И гимназистка с Новейшей Звезды, гимназистка с длинными косами и в сандалиях, по-прежнему участвующая в деятельности молодежного Красного Креста, одержима сходными устремлениями: ей хочется отправиться со своими ровесниками, в рюкзаке — песенник уличного гитариста, ветер развевает ленты на лютне, спортивная обувь, юбка с национальным рисунком и белые носочки, гороховый суп с копченостями, сваренный в котелке, между двумя валунами уже выбивается из влажного хвороста голубое пламя, гороховый суп уже пузырится на огне, призрачные ночи заставляют пузыриться и болотную трясину, — и эти пузыри можно наблюдать, подогревая пантеистическое восприятие природы, одновременно и в болотной трясине, и в котелке с гороховым супом, — да, почувствовать себя сиротою можно и на такой тропе.

Социалистическая молодежь, студенты и старшие школьники, сняли на конец недели хижину «друзей природы» в альпийской пойме; на круглой вершине Этчера еще лежит снег, альпийские галки, не ударив крылом, возносятся по воле ветра к скалистым стенам, желтым от альпийских примул.

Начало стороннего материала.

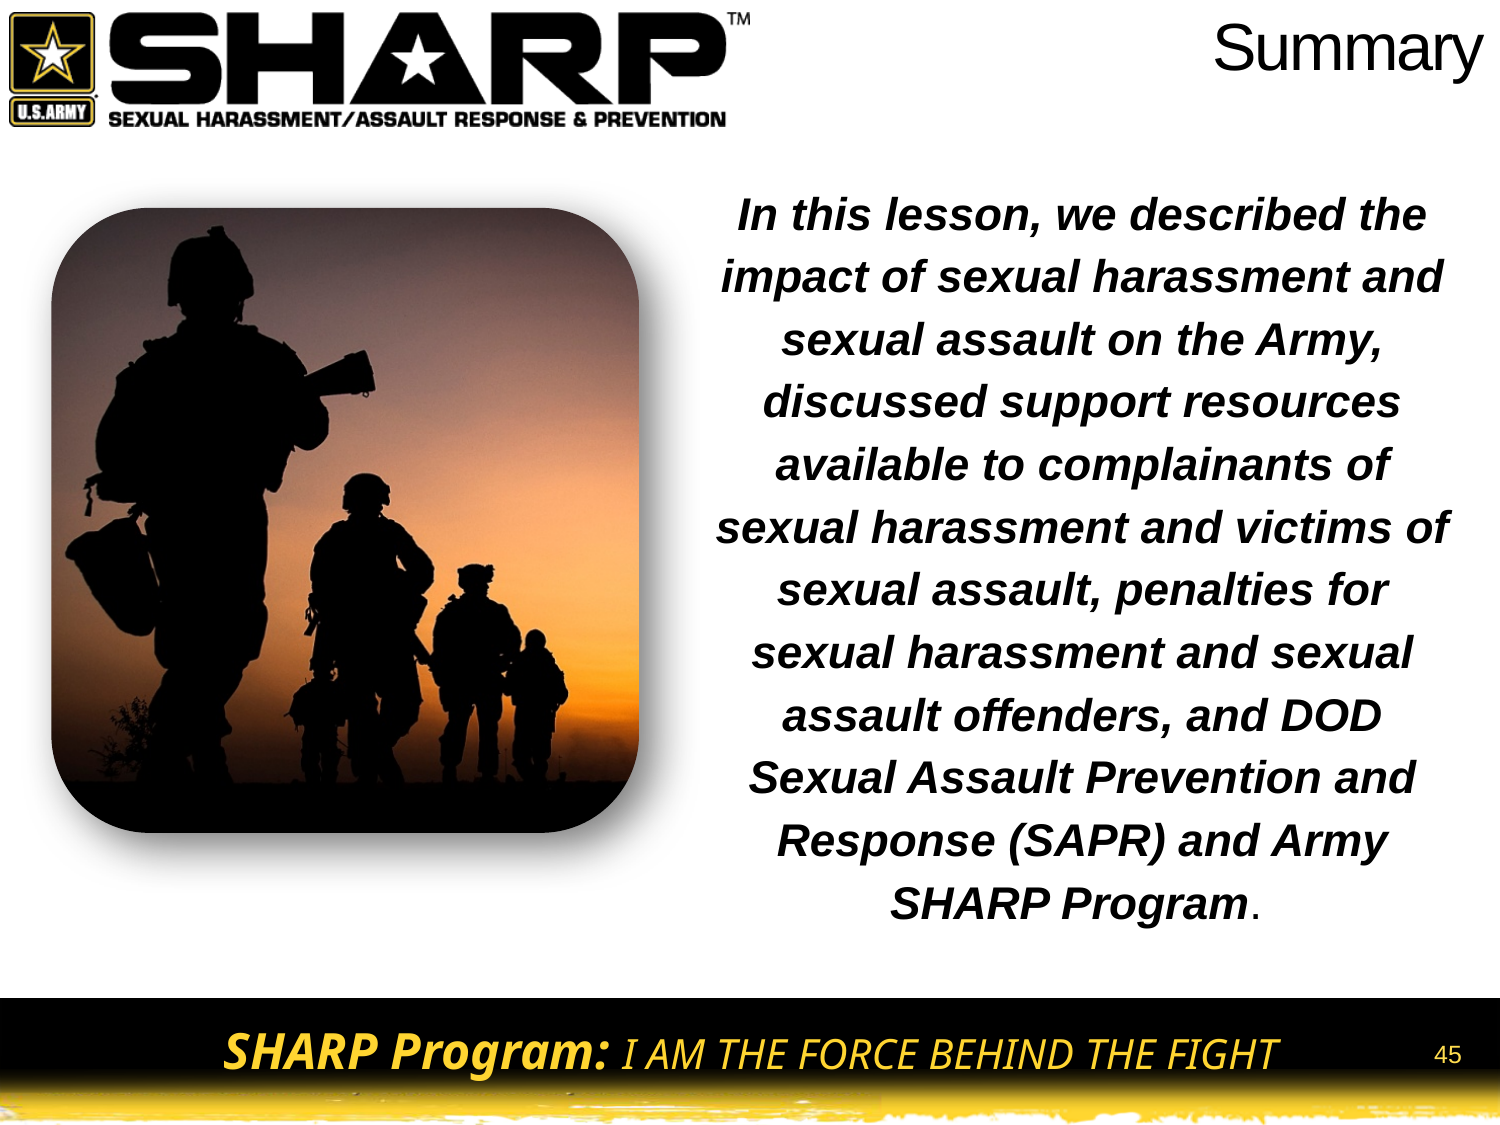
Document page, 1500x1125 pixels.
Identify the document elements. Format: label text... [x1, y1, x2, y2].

text_box Summary [138, 0, 1500, 110]
text_box In this lesson, we described the impact of sexual harassment and sexual assault on the Army, discussed support resources available to complainants of sexual harassment and victims of sexual assault, penalties for sexual harassment and sexual assault offenders, and DOD Sexual Assault Prevention and Response (SAPR) and Army SHARP Program. [694, 169, 1472, 1003]
picture [9, 12, 750, 127]
picture [51, 207, 639, 833]
picture [0, 998, 1500, 1125]
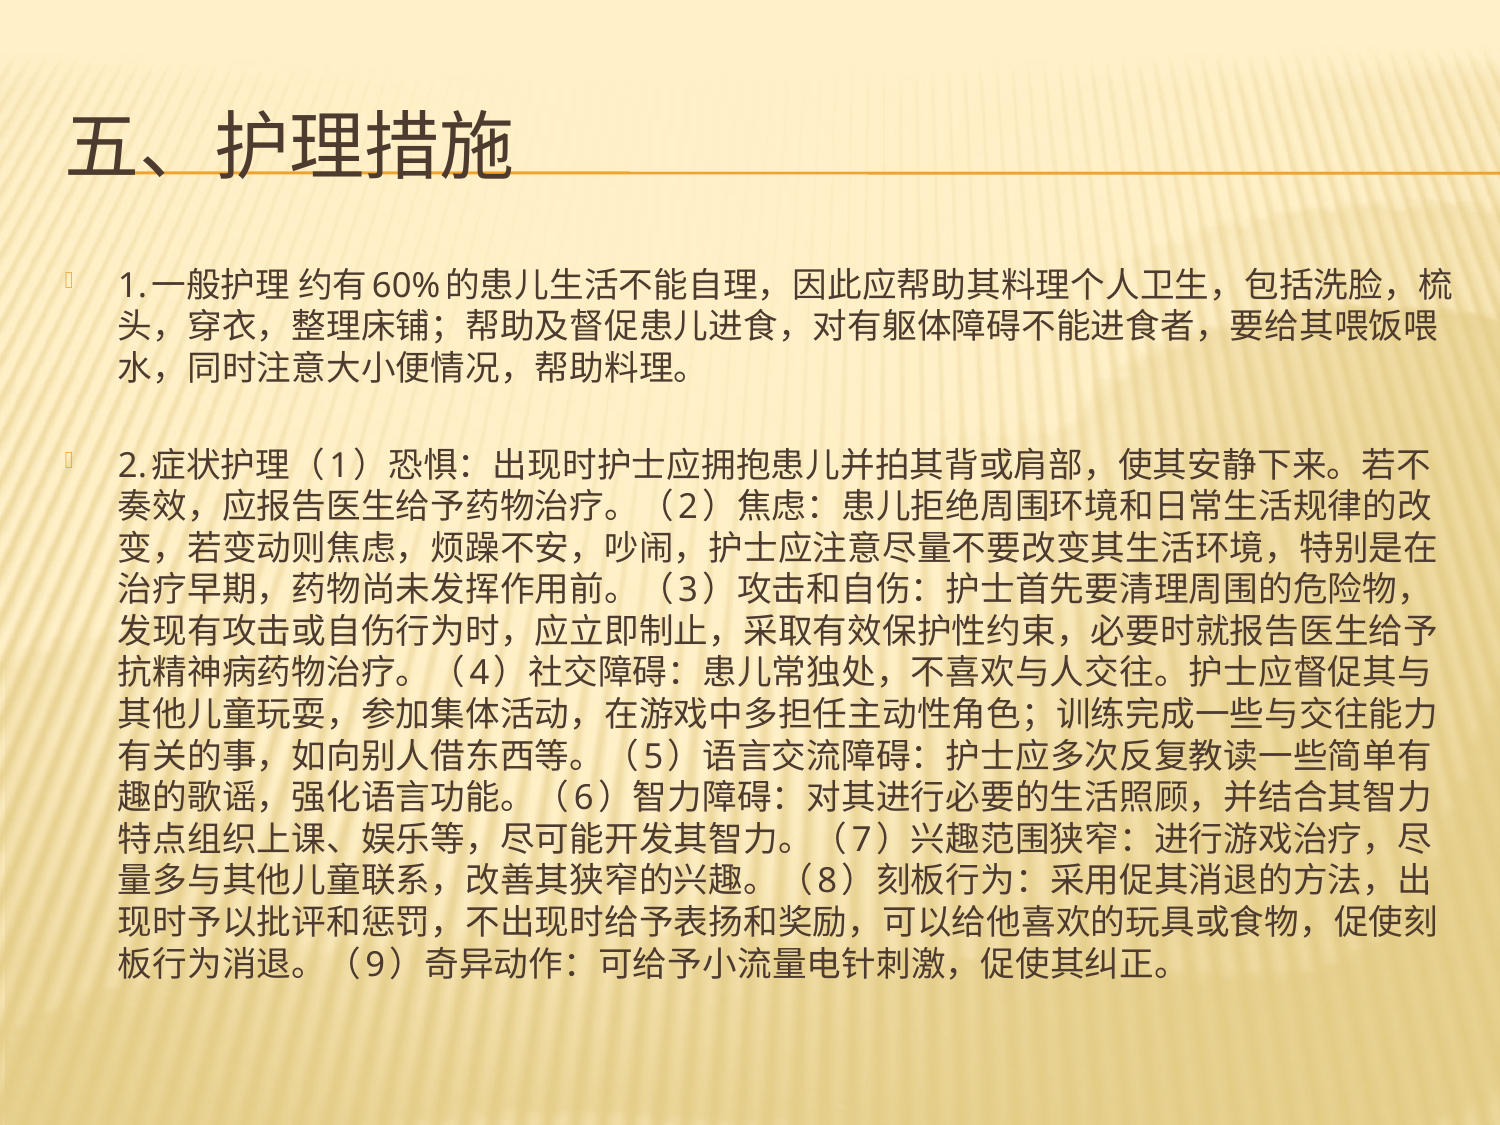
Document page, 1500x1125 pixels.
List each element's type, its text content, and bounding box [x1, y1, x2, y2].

list 1.一般护理 约有60%的患儿生活不能自理，因此应帮助其料理个人卫生，包括洗脸，梳头，穿衣，整理床铺；帮助及督促患儿进食，对有躯体障碍不能进食者，要给其喂饭喂水，同时注意大小便情况，帮助料理。 2.症状护理（1）恐惧：出现时护士应拥抱患儿并拍其背或肩部，使其安静下来。若不奏效，应报告医生给予药物治疗。（2）焦虑：患儿拒绝周围环境和日常生活规律的改变，若变动则焦虑，烦躁不安，吵闹，护士应注意尽量不要改变其生活环境，特别是在治疗早期，药物尚未发挥作用前。（3）攻击和自伤：护士首先要清理周围的危险物，发现有攻击或自伤行为时，应立即制止，采取有效保护性约束，必要时就报告医生给予抗精神病药物治疗。（4）社交障碍：患儿常独处，不喜欢与人交往。护士应督促其与其他儿童玩耍，参加集体活动，在游戏中多担任主动性角色；训练完成一些与交往能力有关的事，如向别人借东西等。（5）语言交流障碍：护士应多次反复教读一些简单有趣的歌谣，强化语言功能。（6）智力障碍：对其进行必要的生活照顾，并结合其智力特点组织上课、娱乐等，尽可能开发其智力。（7）兴趣范围狭窄：进行游戏治疗，尽量多与其他儿童联系，改善其狭窄的兴趣。（8）刻板行为：采用促其消退的方法，出现时予以批评和惩罚，不出现时给予表扬和奖励，可以给他喜欢的玩具或食物，促使刻板行为消退。（9）奇异动作：可给予小流量电针刺激，促使其纠正。 [50, 254, 1475, 998]
title 五、护理措施 [50, 75, 1475, 213]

Руководитель группы по имени Макс отпирает дверь хижины, распахивает деревянные ставни: принести воду, развести огонь, распаковать съестные припасы! Кто-то прихватил с собой бинокль, и теперь каждый может, покрутив колесико, взглянуть на покрытую снегом вершину Этчера. В отшлифованном глазке цейсовского бинокля мечутся туда и сюда альпийские галки. Руководитель группы говорит дочери Соседа: — Вот тебе бинокль, покрути колесико, наведи на резкость, — и это звучит как объяснение в любви. Студент философского факультета Феликс после еды уходит с лопатой за хижину и, не жался сил, закапывается по самое горло в усеянную хвойными иголками землю, затем призывает товарищей и, обращаясь к ним, — только голова торчит из земли наружу, как гриб, — говорит об умерщвлении плоти, об индийской аскезе, йоге и харакири, о Лао Цзы и дао, о Ганди и его блистательной борьбе против бремени белых, то есть против нас с вами, — и это тоже объяснение в любви, и все внимательно его слушают. Ни руководителю группы Максу, ни прочим участникам вылазки на лоно природы не приходит в голову задаться вопросом, чего ради студент философского факультета Феликс закопался в землю по самое горло; каждый ищет свой путь и, найдя, идет по нему; тайна человеческой индивидуальности, не исключено, сокрыта в лесной почве, под заснеженной вершиной Этчера, под крылами альпийских галок, в упругих стеблях альпийских примул: кто ищет, тот всегда найдет. Счастливчик Феликс!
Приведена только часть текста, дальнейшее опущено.